If you want a (relatively) inexpensive, easy to work with and high SPL speaker pair to play with, learn on and use I recommend looking at the Emminence 10" beta-20cx with a APT-50 or ASD1001 tweeter. There are tools and calculators free online to help you with box design (I'd go ported) and crossover. Tweaking the latter would be a great learning experience as, deep down, this is a fairly simple 2-way speaker design. 

I've doodled around with this and I have a set that I like as HT mains in a 2 channel system and have done duty as monitor and light PA duty. $300ish in parts should get you going pretty good.
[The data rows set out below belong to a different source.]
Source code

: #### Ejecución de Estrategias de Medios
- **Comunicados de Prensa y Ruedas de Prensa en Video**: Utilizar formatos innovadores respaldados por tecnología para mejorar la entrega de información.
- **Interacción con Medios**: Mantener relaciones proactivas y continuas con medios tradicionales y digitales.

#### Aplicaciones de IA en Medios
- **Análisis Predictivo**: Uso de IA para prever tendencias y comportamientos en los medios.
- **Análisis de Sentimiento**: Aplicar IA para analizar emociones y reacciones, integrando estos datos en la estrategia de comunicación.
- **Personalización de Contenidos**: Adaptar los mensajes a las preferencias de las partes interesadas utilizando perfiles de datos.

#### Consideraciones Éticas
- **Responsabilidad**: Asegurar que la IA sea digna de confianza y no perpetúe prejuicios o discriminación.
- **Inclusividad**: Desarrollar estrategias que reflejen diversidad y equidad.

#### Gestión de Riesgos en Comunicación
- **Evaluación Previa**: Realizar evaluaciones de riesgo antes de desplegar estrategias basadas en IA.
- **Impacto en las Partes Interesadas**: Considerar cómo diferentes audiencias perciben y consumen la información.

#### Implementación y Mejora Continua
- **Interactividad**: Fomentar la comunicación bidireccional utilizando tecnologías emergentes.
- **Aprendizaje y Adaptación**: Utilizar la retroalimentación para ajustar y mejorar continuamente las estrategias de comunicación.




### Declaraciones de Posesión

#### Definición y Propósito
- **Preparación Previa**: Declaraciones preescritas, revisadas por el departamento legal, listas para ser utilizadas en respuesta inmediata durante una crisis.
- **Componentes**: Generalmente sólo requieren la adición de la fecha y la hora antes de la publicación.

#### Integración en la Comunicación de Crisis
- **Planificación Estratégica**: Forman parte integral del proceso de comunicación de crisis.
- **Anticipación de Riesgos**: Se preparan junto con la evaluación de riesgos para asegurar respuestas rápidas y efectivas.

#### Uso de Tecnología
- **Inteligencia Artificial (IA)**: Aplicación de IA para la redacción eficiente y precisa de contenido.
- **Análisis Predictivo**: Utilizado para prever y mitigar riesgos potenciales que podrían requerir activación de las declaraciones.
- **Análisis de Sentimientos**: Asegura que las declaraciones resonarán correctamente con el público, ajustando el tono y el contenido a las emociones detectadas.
Throw in another $100 for a microphone setup to plug into your computer, download REW and you've got a great start.


----------



## mdocod (Jul 25, 2013)

Both for HT and for portable PA rigs, compact dedicated bandwidth "tops" crossed over to a sub that can be located against a wall or in a corner is a better solution (acoustically speaking) than having the full bandwidth covered in the mains. 

I would suggest looking at the Karma-8 (MTG-08) kit over at diysoundgroup. With an 80hz high pass in place and a decent bass bin to back it up, that little PA top can play louder and cleaner than the sten (or similar) setup would. 
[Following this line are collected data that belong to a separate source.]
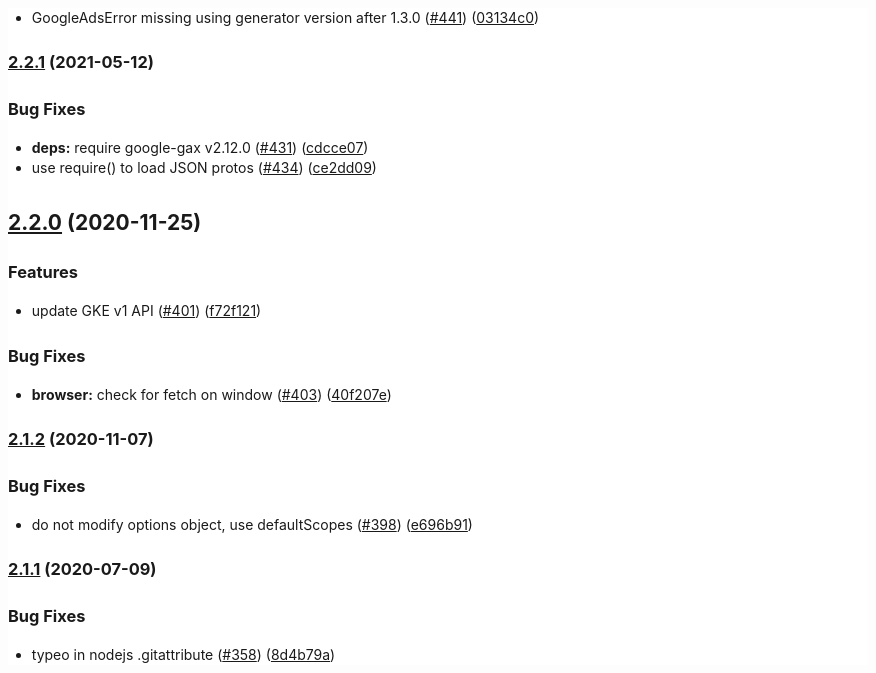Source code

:* GoogleAdsError missing using generator version after 1.3.0 ([#441](https://www.github.com/googleapis/nodejs-cloud-container/issues/441)) ([03134c0](https://www.github.com/googleapis/nodejs-cloud-container/commit/03134c09b67eaa9cf78b06b413169d5ef3f82f3c))

### [2.2.1](https://www.github.com/googleapis/nodejs-cloud-container/compare/v2.2.0...v2.2.1) (2021-05-12)


### Bug Fixes

* **deps:** require google-gax v2.12.0 ([#431](https://www.github.com/googleapis/nodejs-cloud-container/issues/431)) ([cdcce07](https://www.github.com/googleapis/nodejs-cloud-container/commit/cdcce07da06d7ee53b2207b8d9dd2f8e0c59a6d7))
* use require() to load JSON protos ([#434](https://www.github.com/googleapis/nodejs-cloud-container/issues/434)) ([ce2dd09](https://www.github.com/googleapis/nodejs-cloud-container/commit/ce2dd092d84d165f905f2f912f1fdb382c8b69e5))

## [2.2.0](https://www.github.com/googleapis/nodejs-cloud-container/compare/v2.1.2...v2.2.0) (2020-11-25)


### Features

* update GKE v1 API ([#401](https://www.github.com/googleapis/nodejs-cloud-container/issues/401)) ([f72f121](https://www.github.com/googleapis/nodejs-cloud-container/commit/f72f1210f63e1fd9b3dd02e0791b1d024d1cbe07))


### Bug Fixes

* **browser:** check for fetch on window ([#403](https://www.github.com/googleapis/nodejs-cloud-container/issues/403)) ([40f207e](https://www.github.com/googleapis/nodejs-cloud-container/commit/40f207e3e1ae02f63b9b34c9e957c0caae89c7fb))

### [2.1.2](https://www.github.com/googleapis/nodejs-cloud-container/compare/v2.1.1...v2.1.2) (2020-11-07)


### Bug Fixes

* do not modify options object, use defaultScopes ([#398](https://www.github.com/googleapis/nodejs-cloud-container/issues/398)) ([e696b91](https://www.github.com/googleapis/nodejs-cloud-container/commit/e696b91a5cd57f213a0f2412f6f513ff44183d41))

### [2.1.1](https://www.github.com/googleapis/nodejs-cloud-container/compare/v2.1.0...v2.1.1) (2020-07-09)


### Bug Fixes

* typeo in nodejs .gitattribute ([#358](https://www.github.com/googleapis/nodejs-cloud-container/issues/358)) ([8d4b79a](https://www.github.com/googleapis/nodejs-cloud-container/commit/8d4b79aa731f06e7c31e86ec3f8d0190554f40be))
The sten build has a number of intelligent design decisions and a handful if known trade-offs. It's an intelligent compromise-implementation of inexpensive drivers resulting in a whole that can be judged as greater than the sum of parts. 

The characteristics of the drivers used in the stentorian project played a roll in making the build a success. In a way you could say that the drivers were "exploited" to fill a less than traditional configuration to good success. The GRS drivers you want to switch to have vastly different characteristics and no response data. I think in a "sten-like" build they would sound very boomy and cheesey. Paired to that piezo horn, they would have a very ragged response riddled with distortion. I would expect a fatiguing listening experience. 

There are a lot of very real _limitations_ to the way that a "tower" of drivers can actually be used to exact a desirable acoustic result.

Keep on researching!


----------